Dora Anagnostopoulou realizó un espectáculo dedicado a la vida de George Margaritis en las primeras Mega Historias del año.
El gran intérprete folclórico realizó un viaje por carretera con el presentador comenzando en la plaza Karaiskaki, donde en 1960 George, de 15 años, se bajó solo de un autobús, saliendo de un pequeño pueblo de Trikala, para buscar fortuna en Atenas.
El último de los grandes intérpretes folclóricos llevó a Dora Anagnostopoulos a un recorrido por las etapas importantes de su vida, que comenzó con su significativo encuentro con Vassilis Tsitsanis y continuó por grandes pistas y bouzouki provincianos, carpas deslumbrantes y colaboraciones-estaciones, «pérdidas» legendarias pero también vagabundeos en pasiones y adicciones.
Habló de la gente corriente pero también de los grandes compositores que marcaron su camino, sus errores y pasiones, las colaboraciones y los experimentos musicales que se atrevió. Como demostró el tiempo, su camino no lo llevó a «ninguna parte», sino directamente al corazón de la gente corriente.
Uno de los momentos más lindos del programa fue cuando el cantante declaró que había reducido sus locuras y llevó a la presentadora a frotarle la barriga.
«El tiempo vuela y los callos son un bálsamo en estos momentos», le dijo.
«¡Mira qué cosa! ¡Y la barriga está impecable, no sólo la patita! ¡Guzel! En aquellos años, en cuanto terminábamos con las tiendas y la gente, pasábamos por Omonia hasta el mercado donde había un gran patzagidiko muy conocido. Patsadaki es un bálsamo, incluso por la mañana. Otra cosa. Algunas noches había miseria, juego y él se pasaba todo el día jugando y la segunda noche cantando y al día siguiente durmiendo», le contó.
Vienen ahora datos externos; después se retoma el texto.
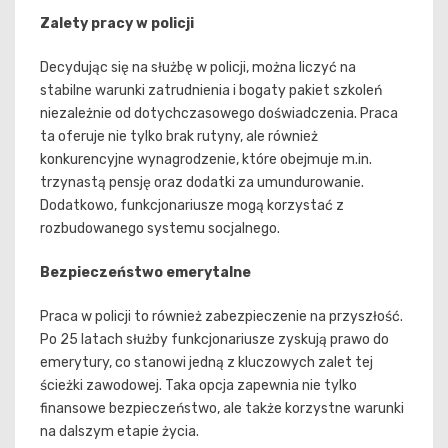
Zalety pracy w policji
Decydując się na służbę w policji, można liczyć na
stabilne warunki zatrudnienia i bogaty pakiet szkoleń
niezależnie od dotychczasowego doświadczenia. Praca
ta oferuje nie tylko brak rutyny, ale również
konkurencyjne wynagrodzenie, które obejmuje m.in.
trzynastą pensję oraz dodatki za umundurowanie.
Dodatkowo, funkcjonariusze mogą korzystać z
rozbudowanego systemu socjalnego.
Bezpieczeństwo emerytalne
Praca w policji to również zabezpieczenie na przyszłość.
Po 25 latach służby funkcjonariusze zyskują prawo do
emerytury, co stanowi jedną z kluczowych zalet tej
ścieżki zawodowej. Taka opcja zapewnia nie tylko
finansowe bezpieczeństwo, ale także korzystne warunki
na dalszym etapie życia.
Mientras comía los beneficiosos callos, contó cómo fue a pie de Haravgi a Chaidari para encontrarse con Prodromos Karousakis y escucharlo cuando fue despedido del ejército. Pero convirtió a su hijo en cantante porque no sabía cuánto lo necesitaba George Margaritis.
Otra historia interesante que contó fue cuando una mañana salió de la tienda para buscar su billetera de juego y se topó con el auto del asesinato de Alekos Panagoulis.